Problem requirements:
The part to set down runs from the first line of the data below through the line with "octal numbers. |", inclusive; write it exactly and leave out the pictures.
[Data provided]
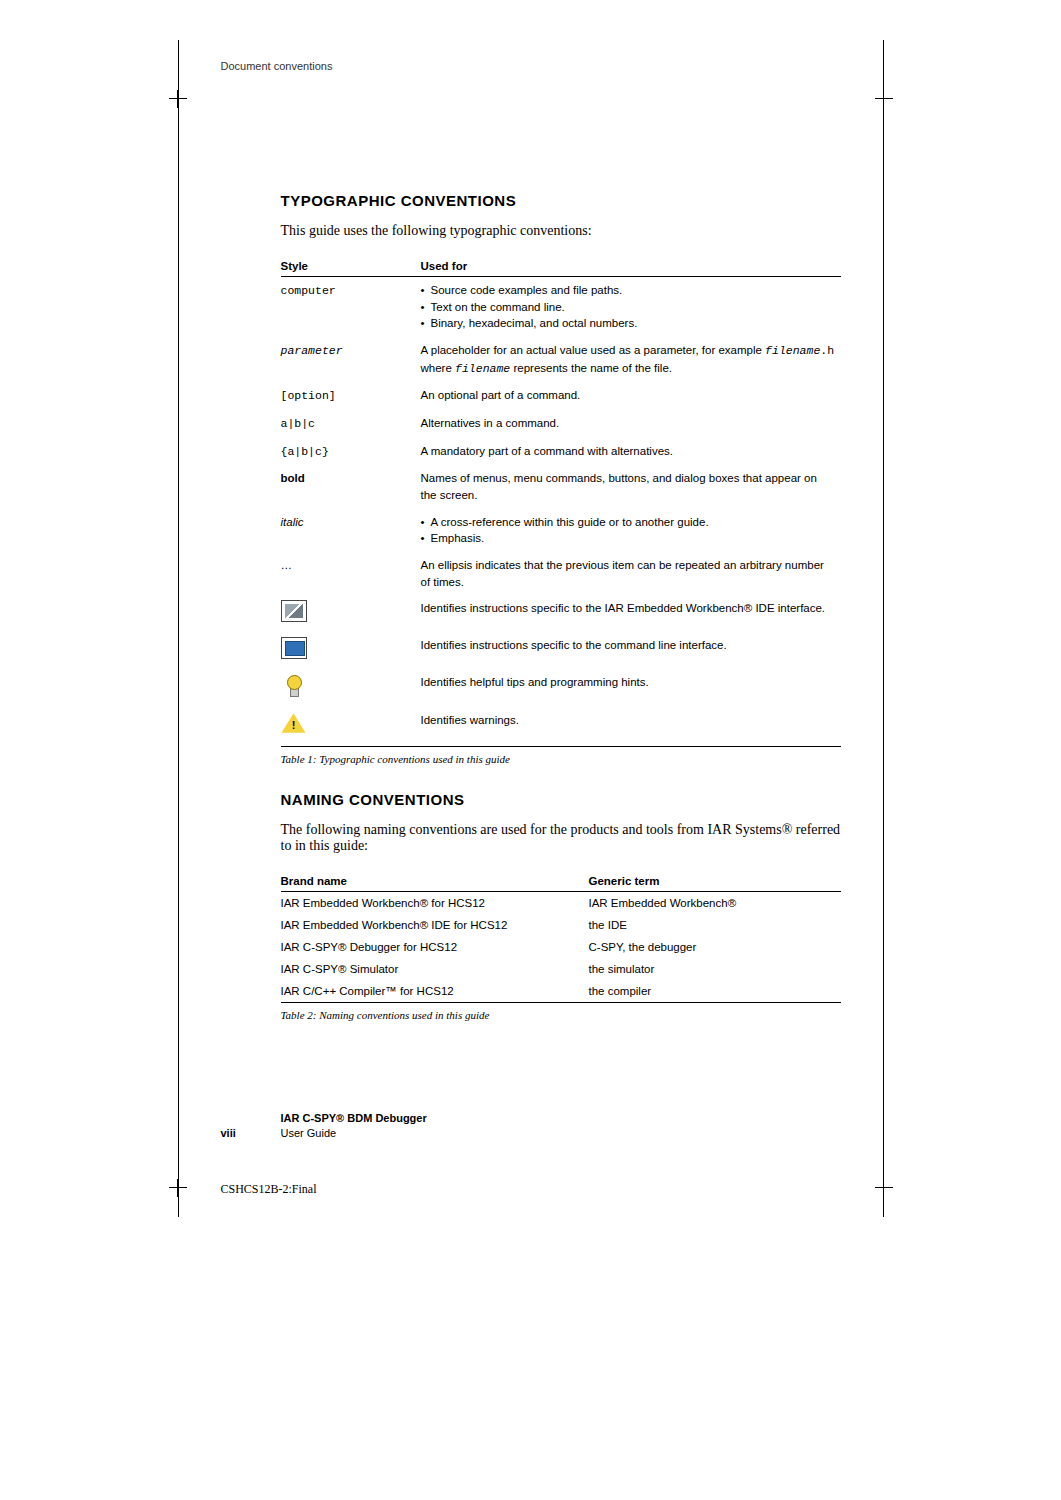Document conventions
TYPOGRAPHIC CONVENTIONS
This guide uses the following typographic conventions:
| Style | Used for |
| --- | --- |
| computer | Source code examples and file paths. Text on the command line. Binary, hexadecimal, and octal numbers. |
| parameter | A placeholder for an actual value used as a parameter, for example filename .h where filename represents the name of the file. |
| [option] | An optional part of a command. |
| a/b/c | Alternatives in a command. |
| {a/b/c} | A mandatory part of a command with alternatives. |
| bold | Names of menus, menu commands, buttons, and dialog boxes that appear on the screen. |
| italic | A cross-reference within this guide or to another guide. Emphasis. |
| … | An ellipsis indicates that the previous item can be repeated an arbitrary number of times. |
| | Identifies instructions specific to the IAR Embedded Workbench® IDE interface. |
| | Identifies instructions specific to the command line interface. |
| | Identifies helpful tips and programming hints. |
| | Identifies warnings. |
Table 1: Typographic conventions used in this guide
NAMING CONVENTIONS
The following naming conventions are used for the products and tools from IAR Systems® referred to in this guide:
| Brand name | Generic term |
| --- | --- |
| IAR Embedded Workbench® for HCS12 | IAR Embedded Workbench® |
| IAR Embedded Workbench® IDE for HCS12 | the IDE |
| IAR C-SPY® Debugger for HCS12 | C-SPY, the debugger |
| IAR C-SPY® Simulator | the simulator |
| IAR C/C++ Compiler™ for HCS12 | the compiler |
Table 2: Naming conventions used in this guide
viii
IAR C-SPY® BDM Debugger
User Guide
CSHCS12B-2:Final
[/Data provided]
Response to the task:
Document conventions
TYPOGRAPHIC CONVENTIONS
This guide uses the following typographic conventions:
| Style | Used for |
| --- | --- |
| computer | Source code examples and file paths. Text on the command line. Binary, hexadecimal, and octal numbers. |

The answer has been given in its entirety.